Nos vinte e dois contos desta obra, figuras simples e emblemáticas eternizam o cotidiano, evidenciam o especial na rotina, ampliam a percepção de felicidade.
Os florais de Bach partiram como inspiração para esse livro de estreia. Eles expressam, em certo aspecto, arquétipos. E pela intrínseca relação com eles ao longo dos últimos anos como terapeuta, a autora percebeu seu potencial inspirativo.
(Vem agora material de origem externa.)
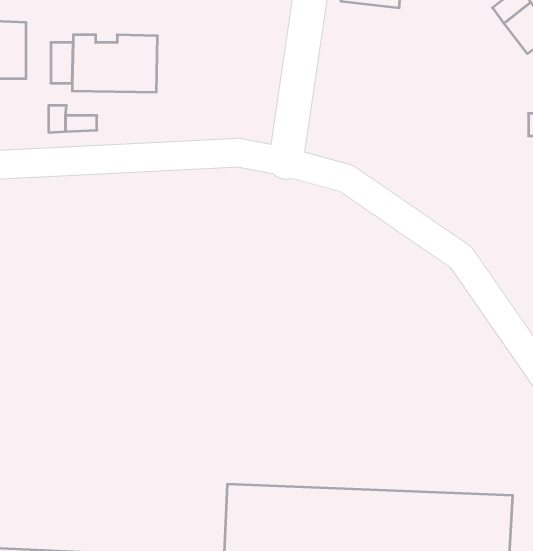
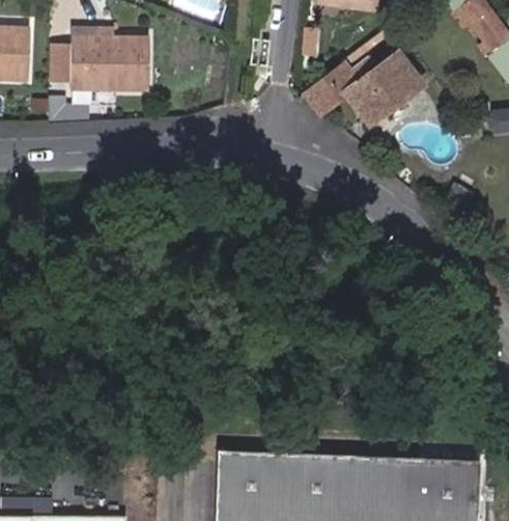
building: none -> [303,53,420,124]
Uma diversidade singela e tocante se apresenta nas páginas: o balde de estimação da matriarca, símbolo do passado de luta; a certeza da vontade de prazer no corpo sentida pela idosa; a fragmentação do casamento como uma surpresa à mãe jovem, sobrecarregada e esquecida; o amor romântico entre duas mulheres tão diferentes; e várias outras vidas nos mostrando suas decisões de permanência no mundo.
A mulher dita forte, estereótipo daquela que muito aguenta sem opção, e jamais é cuidada, vem numa figura presenteada com um buquê. O afago torna-se uma contundente reflexão a respeito da manutenção solo da família. E do apagamento da individualidade. Ganhamos histórias e força!
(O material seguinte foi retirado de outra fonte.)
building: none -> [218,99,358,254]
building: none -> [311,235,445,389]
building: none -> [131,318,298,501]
Dani Costa Russo (Editora)
Tatiana Pastorello trabalha com florais, essas gotas de nomes estranhos que minha existência antibiótica de farmácia não entende.
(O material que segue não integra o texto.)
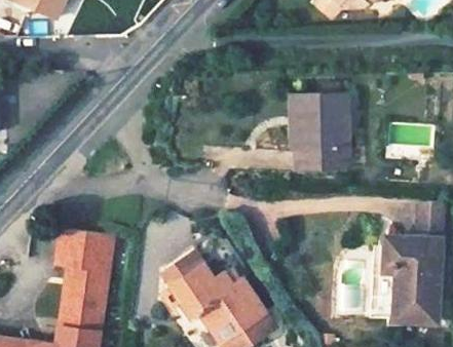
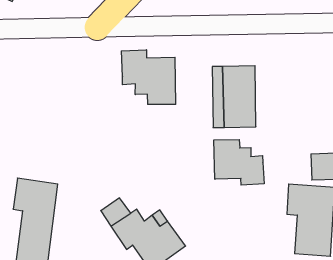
building: none -> [121,50,176,104]
building: none -> [214,140,264,185]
Cada conto tem correspondência com os tais fluidos, mas não precisamos saber das misturas ou apelidos dos frascos. A velha calçando mal as botas de salto quadrado, a mulher sofrendo no banheiro e olhando o tapete sujo à espera, como ela, de algum batismo impossível, e até o balde enfeitando uma sala como ofertório, todas essas figuras são eu mesma, floral de drogaria que sou, avessa a ramalhetes. Todas elas são parte de mim, de nós, leitores dessas vidas todas, ainda que não pertençamos a elas.
Em Mulheres fortes não ganham flores Tatiana busca em nós o que perdemos dos outros, mas de alguma forma está aqui e nos espia no fundo do frasco do corpo. É isso, é essa capacidade de nos desdobrarmos em quem não somos, na mulher vendendo cocada na rua enquanto compramos nossos doces de supermercado, na que some no mundo quando estamos grudados em casa e noutras tantas aí dos contos — é esse estiramento da própria existência na pele avessa à nossa que estranhamente nos devolve ao que esquecemos de nós próprios.
Não é isso a escrita? Revelação do que há embaixo do concreto fracassado, como no conto onde a planta nasce de uma fissura num muro? A escrita de Tatiana é revelação de nossas rachaduras. Delas, a vida nasce como força sem glória e sem buquê.